→ INSTRUCTION: Retype every line of the items below without changing anything.

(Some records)
━━━━━━

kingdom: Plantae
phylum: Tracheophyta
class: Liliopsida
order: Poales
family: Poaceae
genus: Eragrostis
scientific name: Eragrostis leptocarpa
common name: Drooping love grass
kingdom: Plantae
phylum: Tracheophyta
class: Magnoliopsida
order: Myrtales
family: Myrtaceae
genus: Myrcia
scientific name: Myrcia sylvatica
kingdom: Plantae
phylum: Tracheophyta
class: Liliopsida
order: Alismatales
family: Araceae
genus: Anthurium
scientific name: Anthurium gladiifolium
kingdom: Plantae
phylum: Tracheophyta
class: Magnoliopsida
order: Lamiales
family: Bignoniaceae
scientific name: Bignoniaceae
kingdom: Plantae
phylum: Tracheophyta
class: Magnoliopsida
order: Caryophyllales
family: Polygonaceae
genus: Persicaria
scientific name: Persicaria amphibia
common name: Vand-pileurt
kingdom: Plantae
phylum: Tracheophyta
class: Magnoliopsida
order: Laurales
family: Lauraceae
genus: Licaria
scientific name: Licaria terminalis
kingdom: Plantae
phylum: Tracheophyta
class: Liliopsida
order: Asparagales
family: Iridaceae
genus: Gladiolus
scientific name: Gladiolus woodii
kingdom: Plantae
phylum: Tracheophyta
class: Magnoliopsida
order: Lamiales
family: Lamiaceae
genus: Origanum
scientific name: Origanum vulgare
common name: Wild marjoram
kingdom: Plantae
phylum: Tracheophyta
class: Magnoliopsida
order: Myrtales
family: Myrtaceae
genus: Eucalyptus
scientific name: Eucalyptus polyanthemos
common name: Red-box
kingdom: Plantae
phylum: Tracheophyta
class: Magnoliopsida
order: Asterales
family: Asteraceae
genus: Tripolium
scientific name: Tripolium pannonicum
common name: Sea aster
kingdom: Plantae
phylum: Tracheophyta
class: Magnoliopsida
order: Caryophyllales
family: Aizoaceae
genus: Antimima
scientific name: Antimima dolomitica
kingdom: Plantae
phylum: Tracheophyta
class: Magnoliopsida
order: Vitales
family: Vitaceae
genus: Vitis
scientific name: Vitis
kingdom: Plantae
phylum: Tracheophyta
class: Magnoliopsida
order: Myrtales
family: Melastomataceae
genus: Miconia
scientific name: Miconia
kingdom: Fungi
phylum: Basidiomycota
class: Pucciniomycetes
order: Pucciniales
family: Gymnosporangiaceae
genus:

━━━━━━

→ SOLUTION TO THE EXERCISE:
kingdom: Plantae
phylum: Tracheophyta
class: Liliopsida
order: Poales
family: Poaceae
genus: Eragrostis
scientific name: Eragrostis leptocarpa
common name: Drooping love grass
kingdom: Plantae
phylum: Tracheophyta
class: Magnoliopsida
order: Myrtales
family: Myrtaceae
genus: Myrcia
scientific name: Myrcia sylvatica
kingdom: Plantae
phylum: Tracheophyta
class: Liliopsida
order: Alismatales
family: Araceae
genus: Anthurium
scientific name: Anthurium gladiifolium
kingdom: Plantae
phylum: Tracheophyta
class: Magnoliopsida
order: Lamiales
family: Bignoniaceae
scientific name: Bignoniaceae
kingdom: Plantae
phylum: Tracheophyta
class: Magnoliopsida
order: Caryophyllales
family: Polygonaceae
genus: Persicaria
scientific name: Persicaria amphibia
common name: Vand-pileurt
kingdom: Plantae
phylum: Tracheophyta
class: Magnoliopsida
order: Laurales
family: Lauraceae
genus: Licaria
scientific name: Licaria terminalis
kingdom: Plantae
phylum: Tracheophyta
class: Liliopsida
order: Asparagales
family: Iridaceae
genus: Gladiolus
scientific name: Gladiolus woodii
kingdom: Plantae
phylum: Tracheophyta
class: Magnoliopsida
order: Lamiales
family: Lamiaceae
genus: Origanum
scientific name: Origanum vulgare
common name: Wild marjoram
kingdom: Plantae
phylum: Tracheophyta
class: Magnoliopsida
order: Myrtales
family: Myrtaceae
genus: Eucalyptus
scientific name: Eucalyptus polyanthemos
common name: Red-box
kingdom: Plantae
phylum: Tracheophyta
class: Magnoliopsida
order: Asterales
family: Asteraceae
genus: Tripolium
scientific name: Tripolium pannonicum
common name: Sea aster
kingdom: Plantae
phylum: Tracheophyta
class: Magnoliopsida
order: Caryophyllales
family: Aizoaceae
genus: Antimima
scientific name: Antimima dolomitica
kingdom: Plantae
phylum: Tracheophyta
class: Magnoliopsida
order: Vitales
family: Vitaceae
genus: Vitis
scientific name: Vitis
kingdom: Plantae
phylum: Tracheophyta
class: Magnoliopsida
order: Myrtales
family: Melastomataceae
genus: Miconia
scientific name: Miconia
kingdom: Fungi
phylum: Basidiomycota
class: Pucciniomycetes
order: Pucciniales
family: Gymnosporangiaceae
genus:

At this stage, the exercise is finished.